The Year I Came Alive.

[Original post date: January 2014]

 


I celebrated the beginning of 2014 with four precious friends with whom the Lord gifted me this year. We celebrated with cheesecake, books, board games, and prayer. It was wonderful. Perhaps one of the greatest gifs the Lord gave me this year was one of my most treasured friends, Morgan. For those of you who don’t know Morgan, she’s deep and she asks questions. A lot of questions. Not the easy questions either, but the hard, pressing questions that make your thoughts swirl. 
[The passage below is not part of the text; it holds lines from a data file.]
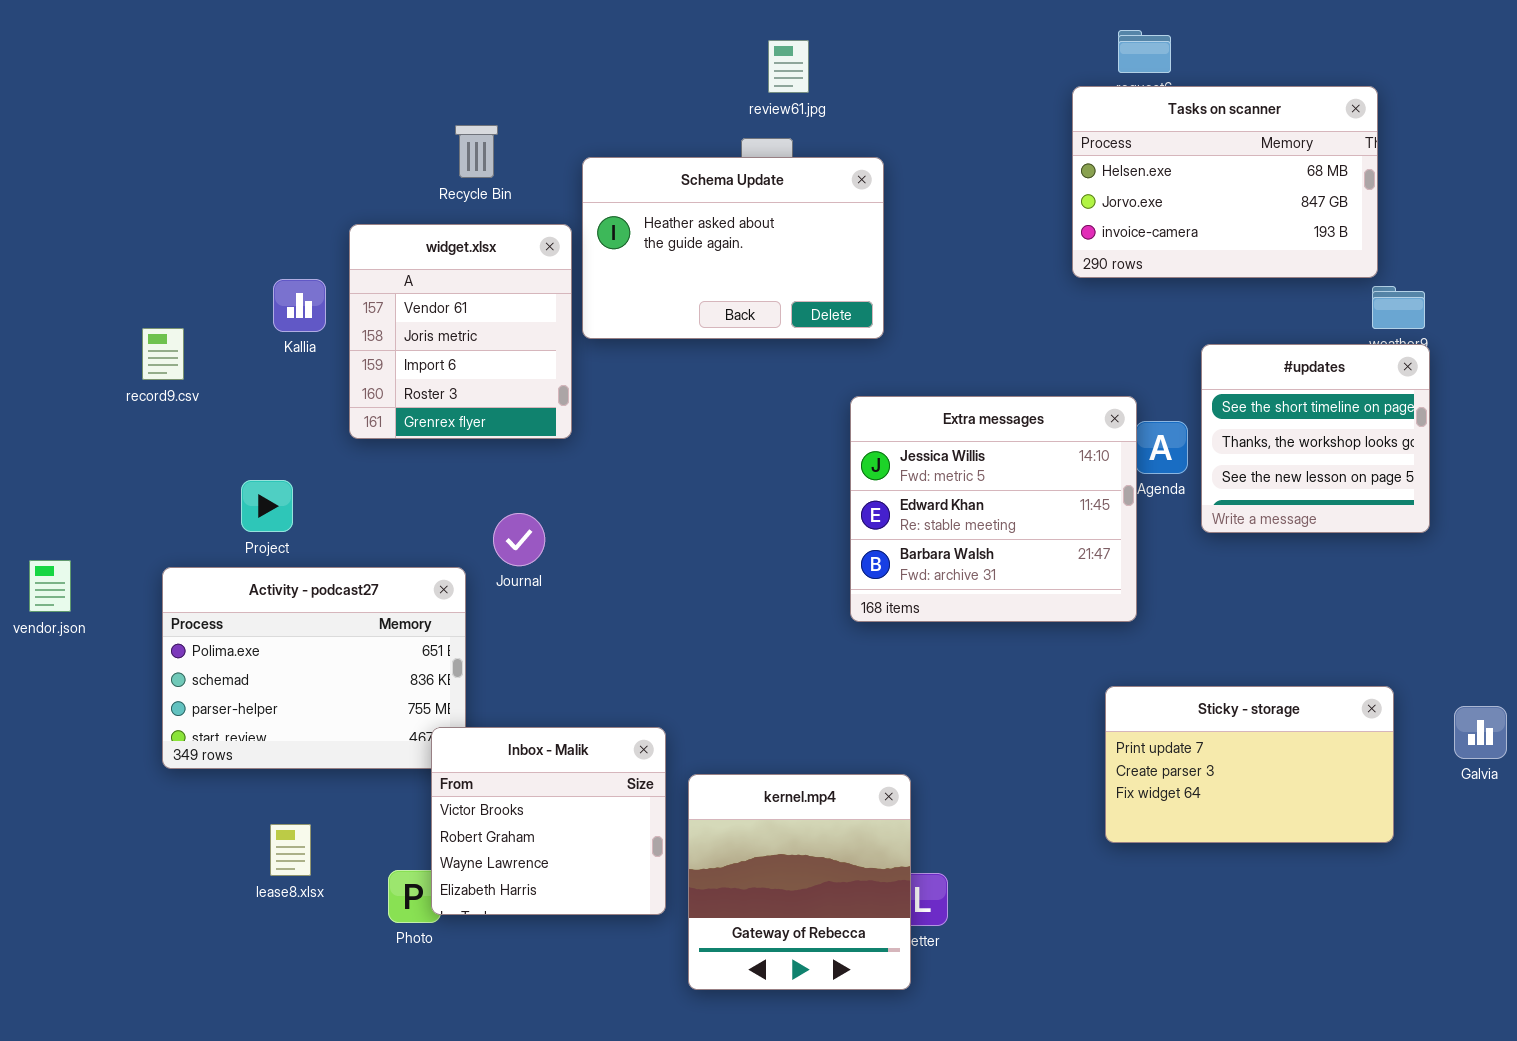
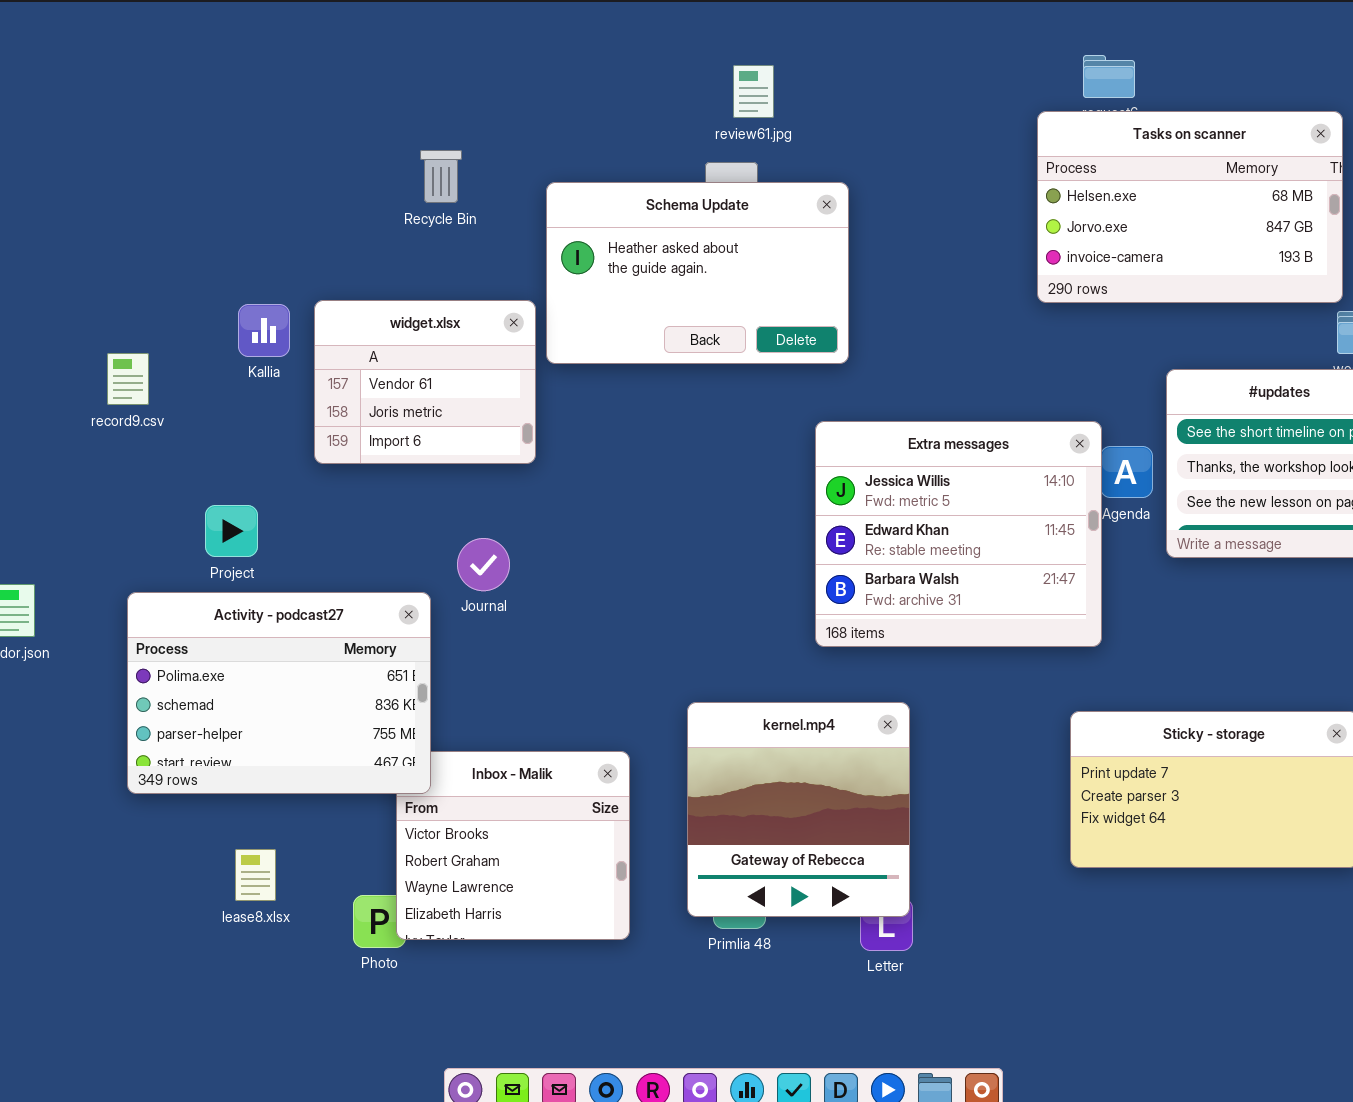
widget.xlsx: [349,224,572,439] -> [314,300,536,464], resized
Activity - podcast27: [162,567,466,769] -> [127,592,431,794], raised
kernel.mp4: [688,774,911,990] -> [687,702,910,917], moved

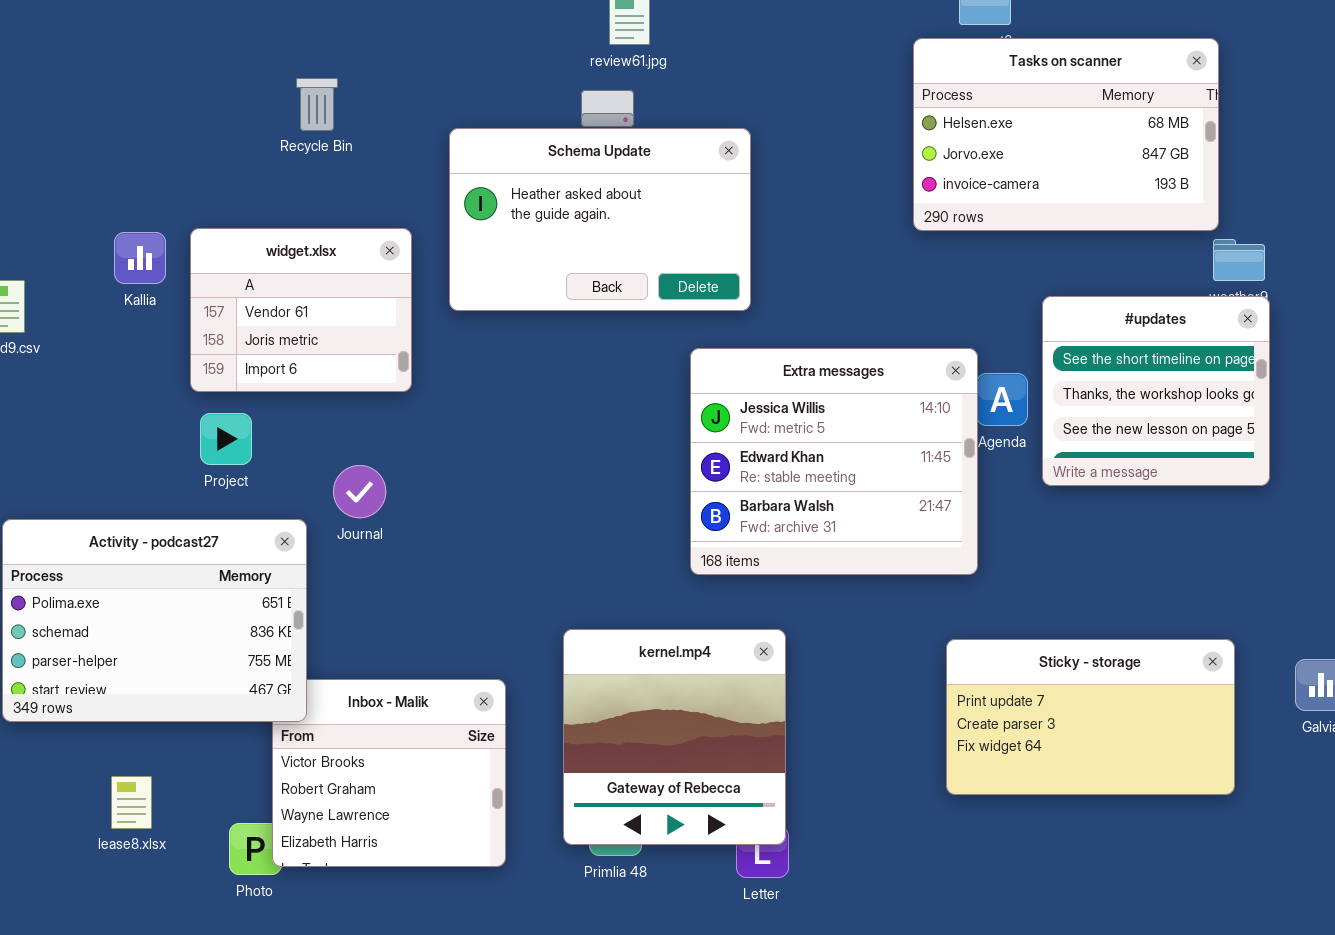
Schema Update: [546,182,849,364] -> [449,128,751,311], moved
Project: [205,505,258,557] -> [200,413,252,465], moved

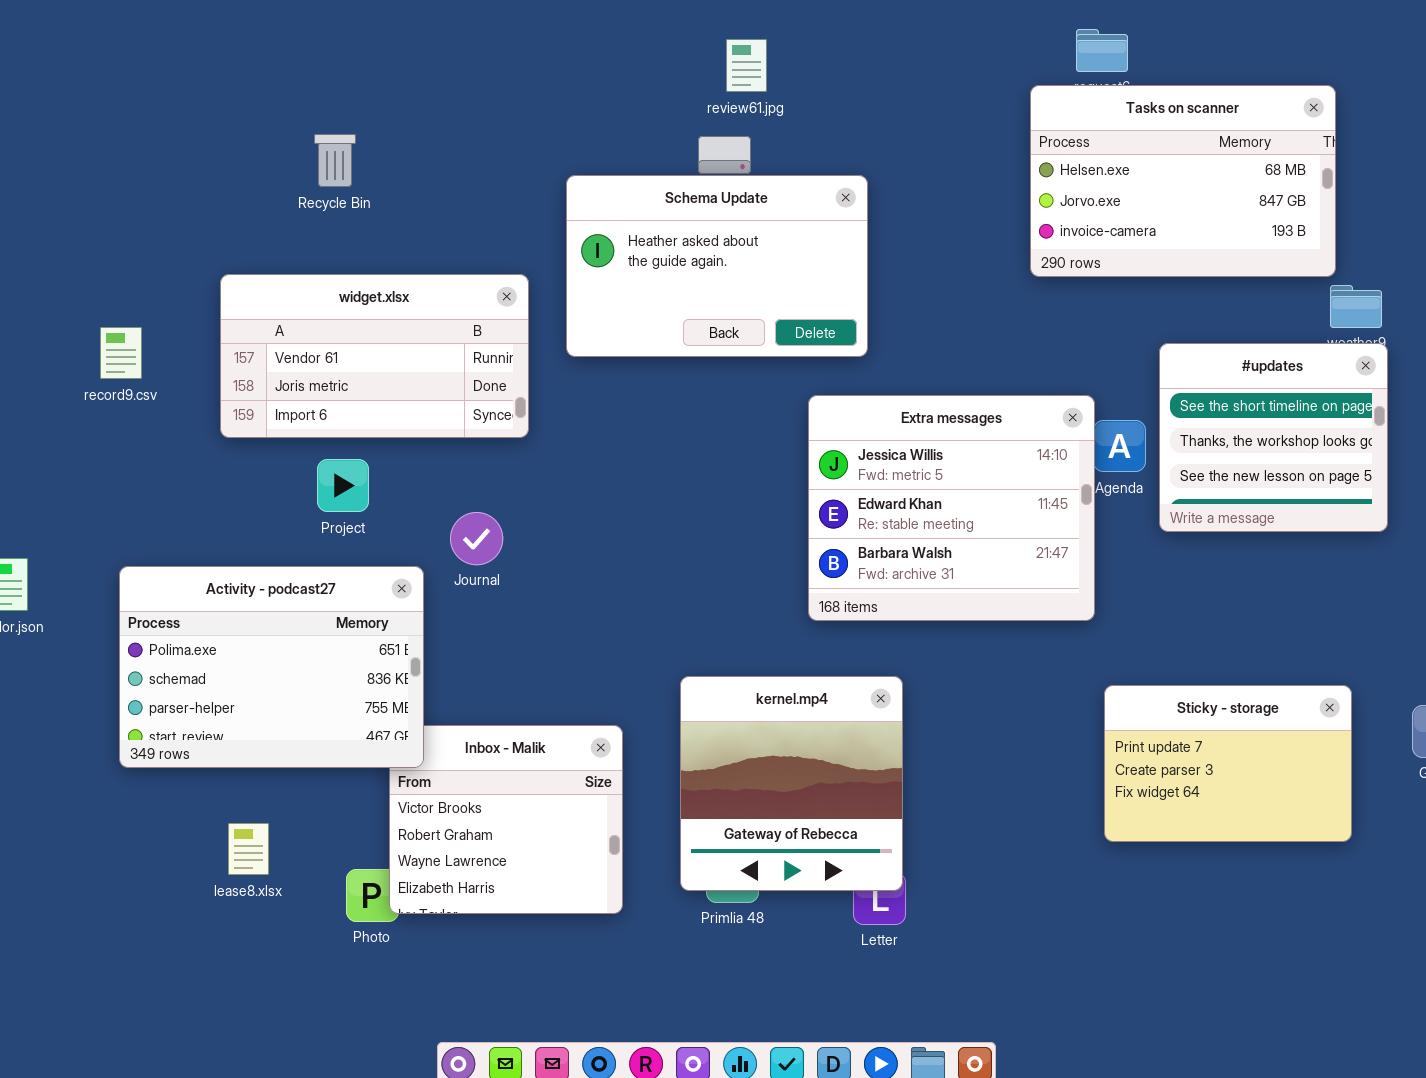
Recycle Bin: [296,78,338,131] -> [314,134,356,187], moved
widget.xlsx: [190,228,412,392] -> [220,274,529,438], resized
Sticky - storage: [946,639,1235,795] -> [1104,685,1352,842], resized

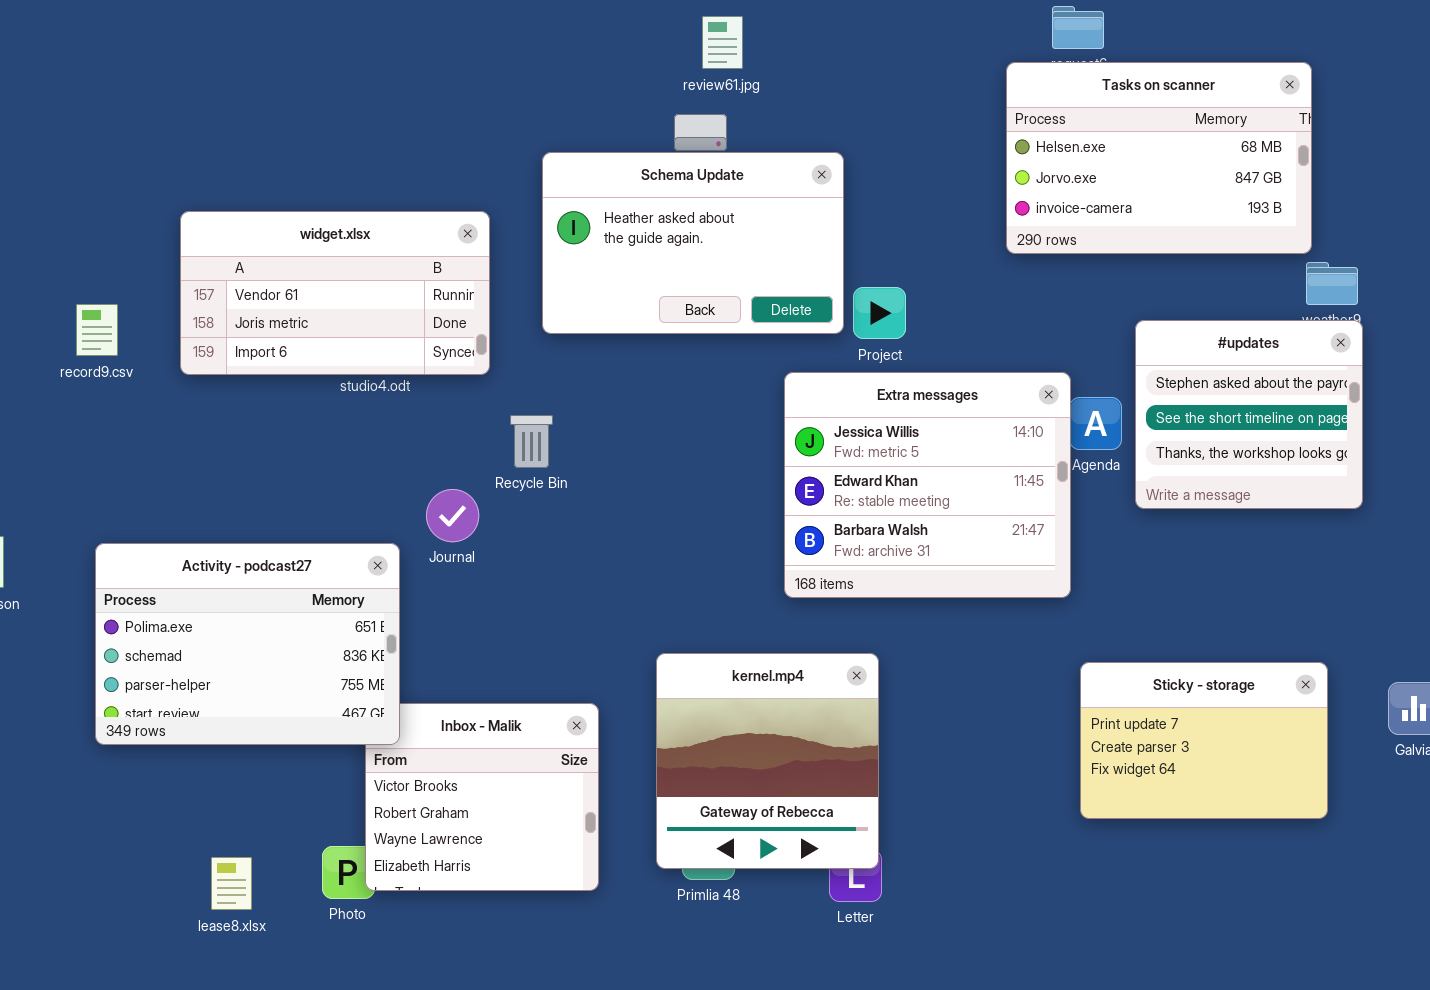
Recycle Bin: [314,134,356,187] -> [510,415,553,468], moved
widget.xlsx: [220,274,529,438] -> [180,211,490,375], moved
#updates: [1159,343,1388,532] -> [1135,320,1363,509], scrolled up 1 row
Project: [317,459,369,512] -> [853,287,906,339], moved
lease8.xlsx: [228,823,269,875] -> [211,857,252,910], moved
Last night was no exception. We fought exhaustion as we spent the first hours of 2014 reflecting and marveling at our beautiful God. In the midst of our conversation she asked me, “Whit, how has your view of God changed this year?” Her question slammed me like a Greyhound as I began to consider and process my relationship with the Lord and the work He’s done in my life. After a few seconds I gave her a scattered, sleep-deprived answer. However, I couldn’t shake her question. 

I spent today wrestling with this thought: who is God to me? How has His presence changed in my life this year? Or rather, how do I view God differently after 365 days which included: recovery from Anorexia Nervosa, a summer in the Rockies, college graduation, and HEAPS of change?

Last year I decided God was real. I grew up memorizing stories about Him and singing songs about His love; I even talked to Him frequently. But at the end of 2012, I decided He was real. And not only was He real, but He knew me. In 2013 I started learning who this real God is. I wrestled with His goodness, His trustworthiness, His love, and countless other questions. I doubted His character a lot, but I knew He was real. I still don’t get it, and I doubt I ever will. It’s part of the adventure, part of the faith, but I came alive this year because I decided not only is God real, not only does He know me, but Hecares about ME.

It was a year of life transformation; more importantly, it was the year I decided God cares about me. It is this truth that carried me through recovery, climbed the Rocky mountains with me, helped me say goodbye to undergrad, and stood as my constant through the changes. 

As you say goodnight to the first day of 2014, I challenge you to spend some time reflecting on Morgan’s question: How has your view of God changed this year? I hope you see that He cares about you too.